▽
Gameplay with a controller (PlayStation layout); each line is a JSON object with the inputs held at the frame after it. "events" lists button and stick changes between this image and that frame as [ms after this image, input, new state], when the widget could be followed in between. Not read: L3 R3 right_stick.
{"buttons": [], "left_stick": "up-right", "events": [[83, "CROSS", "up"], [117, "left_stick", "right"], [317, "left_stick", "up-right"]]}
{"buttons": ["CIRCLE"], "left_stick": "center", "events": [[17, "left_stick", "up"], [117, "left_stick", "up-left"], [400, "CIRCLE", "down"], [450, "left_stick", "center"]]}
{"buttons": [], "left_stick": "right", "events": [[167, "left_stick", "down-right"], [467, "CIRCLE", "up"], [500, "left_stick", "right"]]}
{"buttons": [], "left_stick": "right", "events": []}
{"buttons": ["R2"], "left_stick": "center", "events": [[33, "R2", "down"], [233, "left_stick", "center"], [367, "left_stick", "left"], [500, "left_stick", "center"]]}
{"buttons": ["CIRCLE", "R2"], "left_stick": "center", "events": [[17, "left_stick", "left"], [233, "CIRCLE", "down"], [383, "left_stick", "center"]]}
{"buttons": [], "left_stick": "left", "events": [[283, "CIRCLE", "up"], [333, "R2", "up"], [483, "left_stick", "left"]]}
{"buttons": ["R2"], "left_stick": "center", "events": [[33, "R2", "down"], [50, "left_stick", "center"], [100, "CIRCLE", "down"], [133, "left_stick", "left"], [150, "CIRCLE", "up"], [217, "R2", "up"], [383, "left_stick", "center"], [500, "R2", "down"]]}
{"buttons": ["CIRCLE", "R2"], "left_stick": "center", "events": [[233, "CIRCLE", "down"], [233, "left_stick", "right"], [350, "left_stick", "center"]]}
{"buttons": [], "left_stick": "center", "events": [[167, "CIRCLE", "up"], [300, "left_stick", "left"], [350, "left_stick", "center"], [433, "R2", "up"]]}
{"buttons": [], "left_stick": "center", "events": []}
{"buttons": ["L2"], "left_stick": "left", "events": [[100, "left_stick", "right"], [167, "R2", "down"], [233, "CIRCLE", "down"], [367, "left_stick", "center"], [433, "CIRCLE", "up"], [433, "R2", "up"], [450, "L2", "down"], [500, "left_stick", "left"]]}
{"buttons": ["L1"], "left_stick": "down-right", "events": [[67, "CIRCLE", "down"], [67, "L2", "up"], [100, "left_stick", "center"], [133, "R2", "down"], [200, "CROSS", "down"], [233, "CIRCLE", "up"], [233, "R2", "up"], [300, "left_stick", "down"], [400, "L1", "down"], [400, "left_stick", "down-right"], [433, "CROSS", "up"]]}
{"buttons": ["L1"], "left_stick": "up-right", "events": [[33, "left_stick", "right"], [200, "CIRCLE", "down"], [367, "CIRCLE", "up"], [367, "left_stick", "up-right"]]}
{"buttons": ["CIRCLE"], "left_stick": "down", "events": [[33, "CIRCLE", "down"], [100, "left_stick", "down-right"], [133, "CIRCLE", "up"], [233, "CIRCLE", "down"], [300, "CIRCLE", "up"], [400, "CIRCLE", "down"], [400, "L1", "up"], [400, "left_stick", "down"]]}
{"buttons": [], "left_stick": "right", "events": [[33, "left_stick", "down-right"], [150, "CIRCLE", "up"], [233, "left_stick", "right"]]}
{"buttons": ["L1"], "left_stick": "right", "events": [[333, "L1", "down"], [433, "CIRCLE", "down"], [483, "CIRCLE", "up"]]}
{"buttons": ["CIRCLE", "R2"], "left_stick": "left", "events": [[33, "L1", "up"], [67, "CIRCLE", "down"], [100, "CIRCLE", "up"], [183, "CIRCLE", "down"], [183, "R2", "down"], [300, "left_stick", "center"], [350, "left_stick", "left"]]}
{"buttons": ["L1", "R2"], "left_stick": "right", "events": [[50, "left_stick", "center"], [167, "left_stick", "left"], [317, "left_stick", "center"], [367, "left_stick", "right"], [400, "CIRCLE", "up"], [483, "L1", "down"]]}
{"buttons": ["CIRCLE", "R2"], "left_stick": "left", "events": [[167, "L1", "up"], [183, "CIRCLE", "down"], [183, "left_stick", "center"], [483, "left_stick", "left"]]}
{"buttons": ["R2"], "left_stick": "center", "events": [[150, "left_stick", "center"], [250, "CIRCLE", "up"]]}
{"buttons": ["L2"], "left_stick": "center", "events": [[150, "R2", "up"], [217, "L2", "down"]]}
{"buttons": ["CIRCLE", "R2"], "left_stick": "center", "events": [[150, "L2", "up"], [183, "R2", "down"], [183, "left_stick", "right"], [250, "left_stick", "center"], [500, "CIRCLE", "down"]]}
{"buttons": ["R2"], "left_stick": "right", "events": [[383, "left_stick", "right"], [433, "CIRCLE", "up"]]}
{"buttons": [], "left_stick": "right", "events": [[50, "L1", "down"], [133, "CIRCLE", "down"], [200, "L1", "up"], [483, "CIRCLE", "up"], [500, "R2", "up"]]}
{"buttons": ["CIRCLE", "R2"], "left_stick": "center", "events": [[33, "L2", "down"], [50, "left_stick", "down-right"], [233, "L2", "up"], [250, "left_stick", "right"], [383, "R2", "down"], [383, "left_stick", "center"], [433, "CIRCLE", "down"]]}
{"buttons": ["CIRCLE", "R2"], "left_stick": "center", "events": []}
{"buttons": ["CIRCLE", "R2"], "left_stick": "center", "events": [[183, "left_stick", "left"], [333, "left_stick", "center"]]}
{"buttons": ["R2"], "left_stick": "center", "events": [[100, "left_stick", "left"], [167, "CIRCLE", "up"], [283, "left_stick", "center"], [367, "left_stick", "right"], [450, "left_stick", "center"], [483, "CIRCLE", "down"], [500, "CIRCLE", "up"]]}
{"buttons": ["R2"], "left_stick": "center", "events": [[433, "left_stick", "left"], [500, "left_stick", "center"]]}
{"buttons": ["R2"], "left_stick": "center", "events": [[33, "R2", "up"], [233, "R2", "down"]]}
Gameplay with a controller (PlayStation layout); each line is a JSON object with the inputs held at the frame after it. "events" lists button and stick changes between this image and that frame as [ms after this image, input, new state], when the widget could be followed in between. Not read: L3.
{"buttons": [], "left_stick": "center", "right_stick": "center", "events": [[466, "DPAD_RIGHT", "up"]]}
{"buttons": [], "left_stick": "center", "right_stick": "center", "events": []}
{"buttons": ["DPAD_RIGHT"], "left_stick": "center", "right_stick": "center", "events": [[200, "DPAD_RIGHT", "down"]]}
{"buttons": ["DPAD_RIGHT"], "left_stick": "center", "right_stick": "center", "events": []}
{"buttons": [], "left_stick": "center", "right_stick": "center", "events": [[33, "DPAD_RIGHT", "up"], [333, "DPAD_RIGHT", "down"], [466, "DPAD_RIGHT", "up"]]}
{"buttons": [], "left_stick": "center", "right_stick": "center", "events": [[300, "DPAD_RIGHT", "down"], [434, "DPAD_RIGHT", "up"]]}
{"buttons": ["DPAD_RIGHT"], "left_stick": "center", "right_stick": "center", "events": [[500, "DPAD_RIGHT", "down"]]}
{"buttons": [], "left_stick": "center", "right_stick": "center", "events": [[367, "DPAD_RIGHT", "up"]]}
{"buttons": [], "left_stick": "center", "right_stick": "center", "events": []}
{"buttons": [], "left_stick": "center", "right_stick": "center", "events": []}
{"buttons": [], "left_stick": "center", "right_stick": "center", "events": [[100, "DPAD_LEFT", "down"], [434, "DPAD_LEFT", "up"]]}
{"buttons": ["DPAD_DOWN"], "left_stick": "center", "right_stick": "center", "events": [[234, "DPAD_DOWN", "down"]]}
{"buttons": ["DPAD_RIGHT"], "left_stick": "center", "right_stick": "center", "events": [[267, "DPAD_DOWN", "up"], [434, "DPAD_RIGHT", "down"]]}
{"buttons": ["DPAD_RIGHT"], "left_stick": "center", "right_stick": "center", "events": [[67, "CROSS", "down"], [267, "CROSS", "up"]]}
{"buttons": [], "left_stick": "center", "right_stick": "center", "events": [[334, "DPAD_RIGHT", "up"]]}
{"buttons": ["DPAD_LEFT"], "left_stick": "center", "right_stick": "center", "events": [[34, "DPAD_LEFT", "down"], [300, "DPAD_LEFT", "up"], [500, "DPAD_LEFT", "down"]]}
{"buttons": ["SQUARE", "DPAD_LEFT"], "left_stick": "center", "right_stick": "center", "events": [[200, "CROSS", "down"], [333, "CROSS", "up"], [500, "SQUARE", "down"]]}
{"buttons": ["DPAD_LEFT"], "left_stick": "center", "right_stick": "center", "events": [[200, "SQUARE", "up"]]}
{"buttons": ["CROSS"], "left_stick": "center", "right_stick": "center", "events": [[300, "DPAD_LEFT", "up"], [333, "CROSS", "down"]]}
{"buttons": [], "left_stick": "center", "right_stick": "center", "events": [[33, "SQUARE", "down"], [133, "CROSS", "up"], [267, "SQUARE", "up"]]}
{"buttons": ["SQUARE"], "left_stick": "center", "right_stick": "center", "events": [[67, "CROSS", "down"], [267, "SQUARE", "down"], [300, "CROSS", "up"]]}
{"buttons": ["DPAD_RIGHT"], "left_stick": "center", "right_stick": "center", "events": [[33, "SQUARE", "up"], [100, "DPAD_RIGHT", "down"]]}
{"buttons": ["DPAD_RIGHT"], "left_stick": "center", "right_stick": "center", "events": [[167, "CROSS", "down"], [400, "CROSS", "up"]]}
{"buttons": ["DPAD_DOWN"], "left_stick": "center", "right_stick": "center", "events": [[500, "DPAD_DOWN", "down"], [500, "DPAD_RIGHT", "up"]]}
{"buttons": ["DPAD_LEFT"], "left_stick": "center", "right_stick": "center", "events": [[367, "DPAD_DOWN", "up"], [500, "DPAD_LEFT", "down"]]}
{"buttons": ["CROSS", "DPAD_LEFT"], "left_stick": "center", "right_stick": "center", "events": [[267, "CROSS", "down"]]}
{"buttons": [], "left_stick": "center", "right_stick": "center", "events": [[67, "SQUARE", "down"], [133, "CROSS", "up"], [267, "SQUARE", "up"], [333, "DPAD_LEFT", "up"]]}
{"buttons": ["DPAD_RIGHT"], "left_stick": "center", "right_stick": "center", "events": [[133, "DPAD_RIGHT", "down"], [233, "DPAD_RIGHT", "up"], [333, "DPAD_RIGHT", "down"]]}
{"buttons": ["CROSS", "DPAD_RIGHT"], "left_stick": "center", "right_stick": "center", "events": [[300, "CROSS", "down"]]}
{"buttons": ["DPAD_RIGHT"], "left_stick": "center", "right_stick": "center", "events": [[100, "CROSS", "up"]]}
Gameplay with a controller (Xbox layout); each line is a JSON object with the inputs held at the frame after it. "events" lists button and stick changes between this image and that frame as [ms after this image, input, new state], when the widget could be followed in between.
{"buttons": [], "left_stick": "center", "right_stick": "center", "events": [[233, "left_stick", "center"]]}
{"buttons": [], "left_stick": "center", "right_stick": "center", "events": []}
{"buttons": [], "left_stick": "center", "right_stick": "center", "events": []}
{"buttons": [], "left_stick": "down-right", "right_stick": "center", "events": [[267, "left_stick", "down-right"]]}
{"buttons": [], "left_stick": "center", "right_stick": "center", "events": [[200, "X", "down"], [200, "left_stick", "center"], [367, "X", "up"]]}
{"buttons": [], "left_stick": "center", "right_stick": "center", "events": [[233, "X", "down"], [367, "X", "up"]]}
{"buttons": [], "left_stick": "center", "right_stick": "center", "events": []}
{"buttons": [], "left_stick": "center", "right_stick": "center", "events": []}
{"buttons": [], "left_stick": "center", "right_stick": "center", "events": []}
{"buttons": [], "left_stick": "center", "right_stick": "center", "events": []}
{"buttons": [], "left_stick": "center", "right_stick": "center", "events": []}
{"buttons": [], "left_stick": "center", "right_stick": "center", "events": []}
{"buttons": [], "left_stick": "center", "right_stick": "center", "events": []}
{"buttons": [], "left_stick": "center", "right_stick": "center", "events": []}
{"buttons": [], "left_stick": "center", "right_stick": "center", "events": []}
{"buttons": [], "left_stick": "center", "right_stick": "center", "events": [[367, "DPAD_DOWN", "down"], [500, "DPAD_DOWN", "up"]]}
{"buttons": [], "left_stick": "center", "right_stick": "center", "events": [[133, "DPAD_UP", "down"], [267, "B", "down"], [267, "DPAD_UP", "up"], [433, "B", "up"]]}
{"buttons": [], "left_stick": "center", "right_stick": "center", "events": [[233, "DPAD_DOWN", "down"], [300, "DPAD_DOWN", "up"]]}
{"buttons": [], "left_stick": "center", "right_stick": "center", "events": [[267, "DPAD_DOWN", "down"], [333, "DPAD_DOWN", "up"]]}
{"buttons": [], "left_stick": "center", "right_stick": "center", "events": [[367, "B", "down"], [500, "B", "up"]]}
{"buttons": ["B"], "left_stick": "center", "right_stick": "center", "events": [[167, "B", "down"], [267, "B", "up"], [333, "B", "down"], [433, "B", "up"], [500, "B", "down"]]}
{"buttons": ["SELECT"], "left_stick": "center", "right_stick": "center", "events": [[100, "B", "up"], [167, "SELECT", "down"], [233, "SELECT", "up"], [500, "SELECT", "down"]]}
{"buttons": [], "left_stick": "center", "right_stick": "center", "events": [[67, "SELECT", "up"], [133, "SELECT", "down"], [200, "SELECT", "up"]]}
△
> [Exercise]: Every line of the listing that includes "read" must be shown.

> [Task solution]:
Gameplay with a controller (PlayStation layout); each line is a JSON object with the inputs held at the frame after it. "events" lists button and stick changes between this image and that frame as [ms after this image, input, new state], when the widget could be followed in between. Not read: L3 R3 right_stick.
Gameplay with a controller (PlayStation layout); each line is a JSON object with the inputs held at the frame after it. "events" lists button and stick changes between this image and that frame as [ms after this image, input, new state], when the widget could be followed in between. Not read: L3.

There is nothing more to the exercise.